At approximately 10:30 this morning, the women's bathroom on the first floor of our office filled up with smoke. Nasty, acrid clouds filled the stalls and blurred the mirror, but nobody could find the source. Ms. Faye called the fire department and we all hung out in the parking lot waiting for the truck.
How's that for symbolism? It's my last day at work and the building is going to burn down.
We heard the sirens coming down Cesar Chavez, and not one but *two* fire trucks pulled up to the building. Guess not much was going on in East Austin this morning. The firefighters checked out the bathroom, but by this time most of the smoke had cleared out. It was just a blown circuit. Blame it on the shoddy 1970's wiring running through the bat-infested attic.
Yes, that's right, *bat* infested. Last week as I was walking down the hall to my office, I came face-to-face with a Mexican fruit bat that was hanging on the ceiling, wings all splayed out, beady little bat eyes staring back at me. I screamed, dropped my coffee, and nearly tumbled down the stairs. Mr. Roy, one of our senior volunteers and a no-nonsense kind of a guy, trapped the bat in a box and took it out by the dumpster. Turns out it was the third one inside the building that week. Someone from the City came by to collect the critter and test it for rabies, and took a look in our crawlspace to see if any more were roosting up there. There were. Ah, the perils of living in Austin, home to the largest urban bat colony in the world.

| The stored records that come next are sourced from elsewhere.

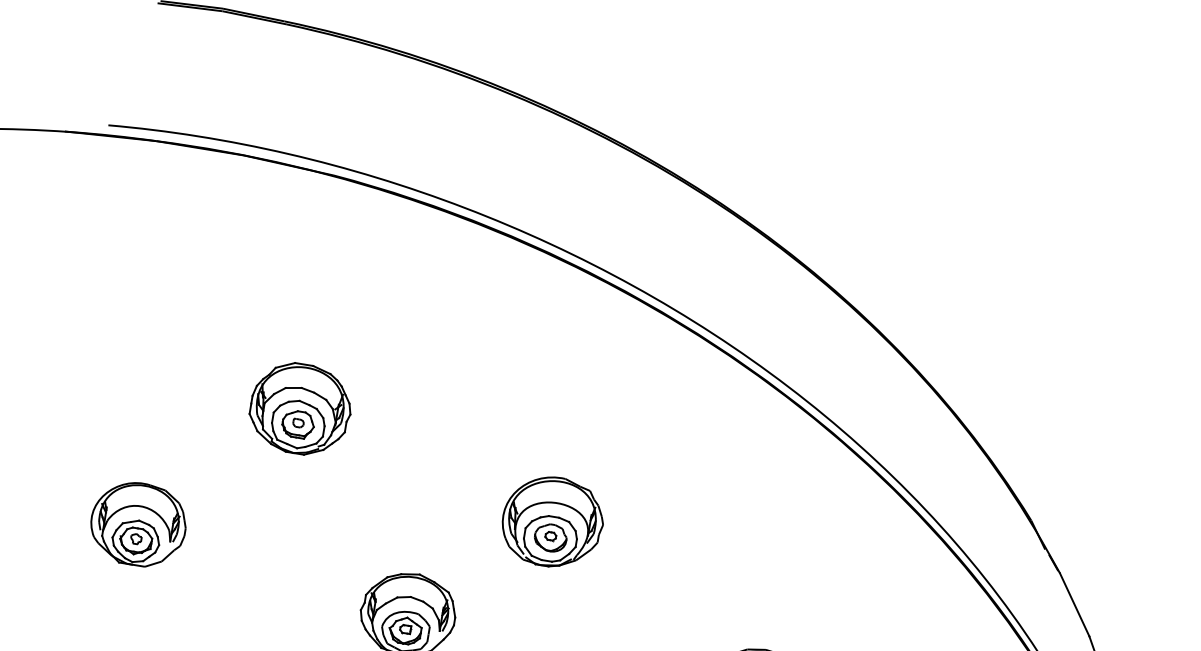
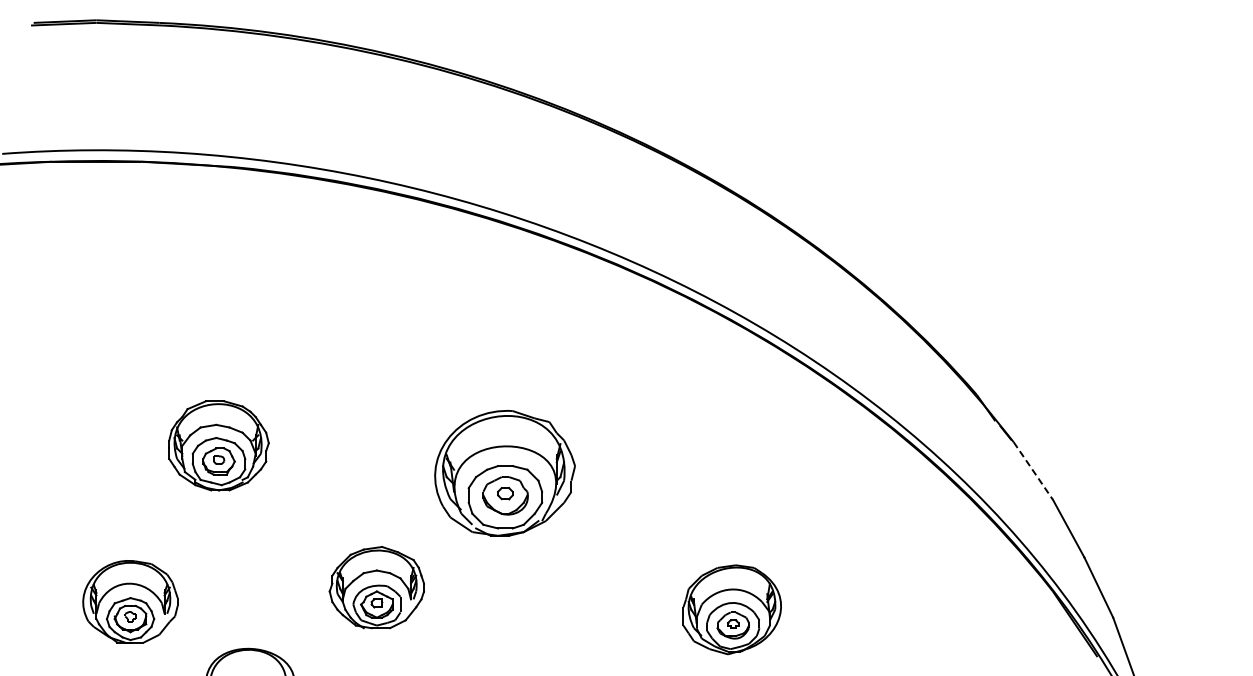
part: (300, 408) -> (218, 445), moved
part: (552, 521) -> (504, 473), size x1.4
part: (138, 524) -> (130, 601), moved
line: (1074, 604) -> (1033, 470), solid -> dashed

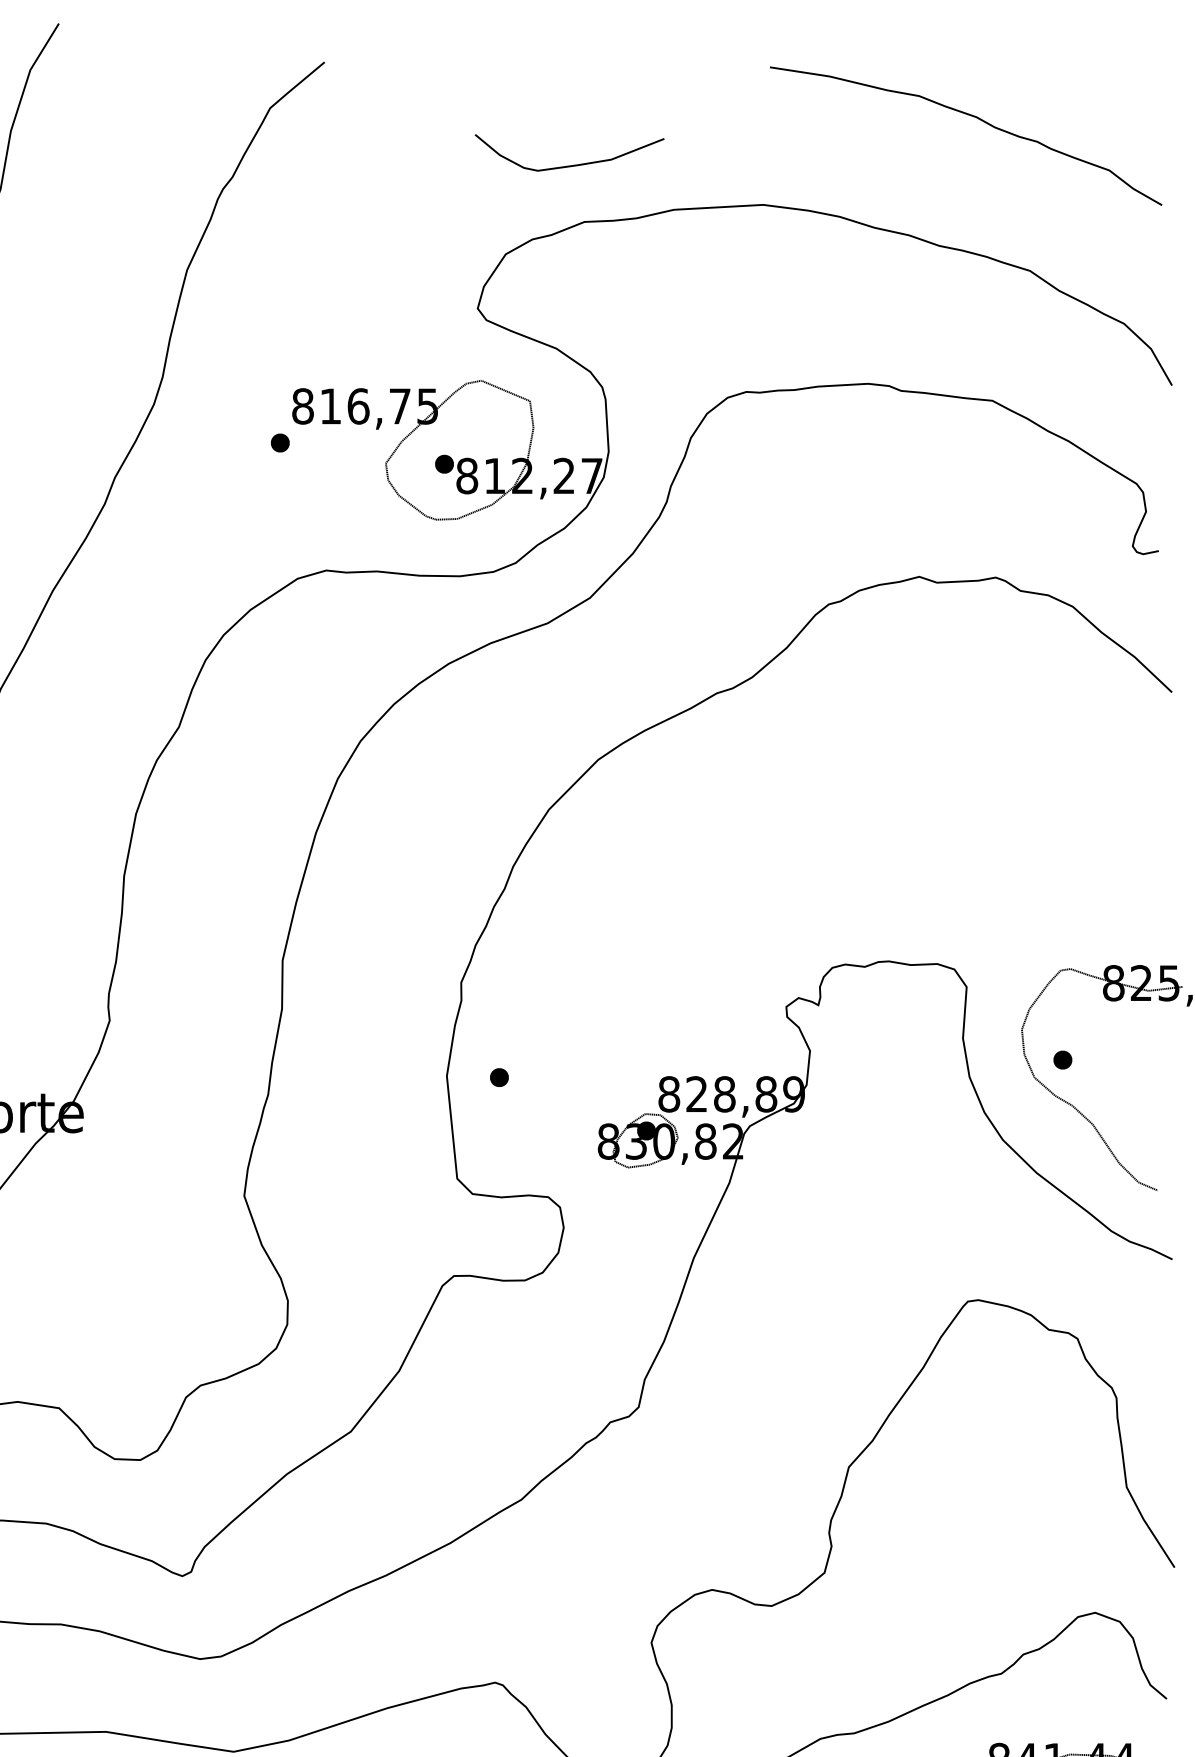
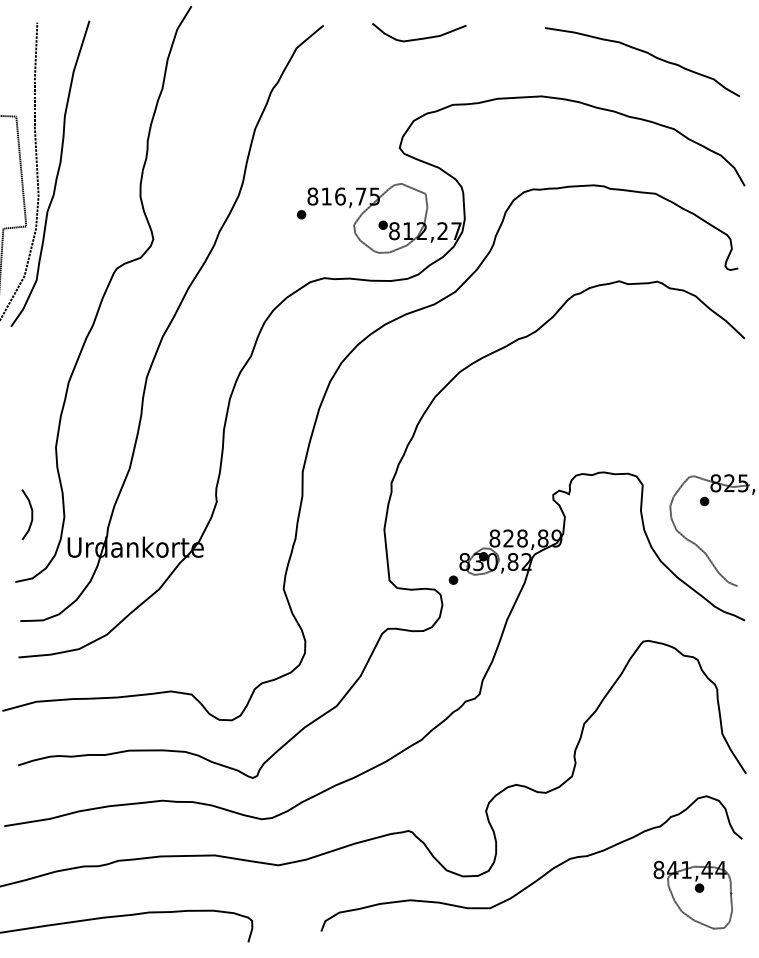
curve: (575, 162) -> (422, 37), moved
part: (1062, 1060) -> (704, 501), moved
part: (499, 1076) -> (453, 579), moved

It's 4:22pm now and I'm getting ready to take down my prevention posters and load up the car. Goodbye, bats. Goodbye working in the barrio. Goodbye underpaid, overworked position.* It's been quite the experience.
*just for the record, I am getting ready to start an even more underpaid, overworked job next month. damn humanitarian, do-good-for-my-community, nonprofit world!!!
1 comment:
i hear ya! good post, those damn bats but all up in my biz too! well maybe not.